▶ **WHAT THE TASK REQUIRES**: Give the line containing "Donne Moi Un Ré Lionel" again, exactly, along with all later lines of the entries, through the last one.

*** MATERIAL PROVIDED ***

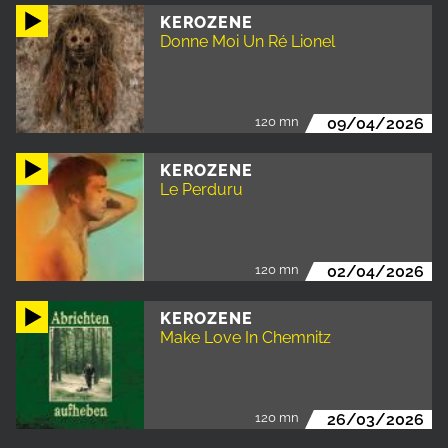
KEROZENE
Donne Moi Un Ré Lionel
120 mn
09/04/2026
KEROZENE
Le Perduru
120 mn
02/04/2026
KEROZENE
Make Love In Chemnitz
120 mn
26/03/2026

*** End of MATERIAL PROVIDED ***

▶ **RESPONSE TO THIS TASK**:
Donne Moi Un Ré Lionel
120 mn
09/04/2026
KEROZENE
Le Perduru
120 mn
02/04/2026
KEROZENE
Make Love In Chemnitz
120 mn
26/03/2026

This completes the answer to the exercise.